Solve the equation $\frac{3^{5x+2}}{9^{1-x}}=\frac{27^{4+3x}}{729}$
I thought that the best way of approaching this would be to rewrite everything using $3$ as the base of the exponents, hence creating an equivalence which would allow me to equate numerators to numerators, and denominators to denominators. Doing this yields:
$$\frac{3^{5x+2}}{3^{2(1-x)}}=\frac{3^{3(4+3x)}}{3^6}$$
Equating the exponents of each numerator:
$$ 5x+2=3(4+3x) $$
$$ 5x+2=12+9x $$
$$ -4x=10 $$
$$ x = \frac{10}{-4}=-\frac{5}{2} $$
Doing this for the denominator yields a different value of $x$:
$$ 2(1-x)=6 $$
$$ 2-2x=6 $$
$$ -2x=4 $$
$$ x = -2 $$
Why is that I'm obtaining two different values of $x$?
Further to this, the solution in the book states the answer as $x=-3$, what am I doing wrong?
Best Answer
Recall that the property $$a^{f(x)} = a^{g(x)} \implies f(x) = g(x)$$ holds because the exponential function is injective. Therefore, you always need to rewrite both sides of the equation as powers of $a$ before you can equate the exponents.

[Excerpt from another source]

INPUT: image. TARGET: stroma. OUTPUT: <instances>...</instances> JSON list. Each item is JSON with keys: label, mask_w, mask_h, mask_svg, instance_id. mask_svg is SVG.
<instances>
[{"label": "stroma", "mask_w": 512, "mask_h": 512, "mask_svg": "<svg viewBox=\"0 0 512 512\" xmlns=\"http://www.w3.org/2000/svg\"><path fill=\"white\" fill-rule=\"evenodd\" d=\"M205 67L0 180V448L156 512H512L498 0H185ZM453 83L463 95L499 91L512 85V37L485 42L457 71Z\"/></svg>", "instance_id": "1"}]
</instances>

In your situation, you can apply the property: $$\frac{a^m}{a^n} = a^{m - n}$$ and thus write $$3^{5x+2 - 2(1 - x)} = 3^{3(4 + 3x) - 6}.$$ Then you can solve the equation $$5x+2-2(1-x) = 3(4+3x)-6.$$
Now, if you're still wondering why you can't just equate the exponents of the numerators and those of the denominators, let me show you a simple counterexample to explain why that might not work in general: $$\frac {3^7} {3^5} = \frac {3^8} {3^6}$$ holds because if you compute the quotients they are both equal to $9$, but $7 \neq 8$ and $5 \neq 6$.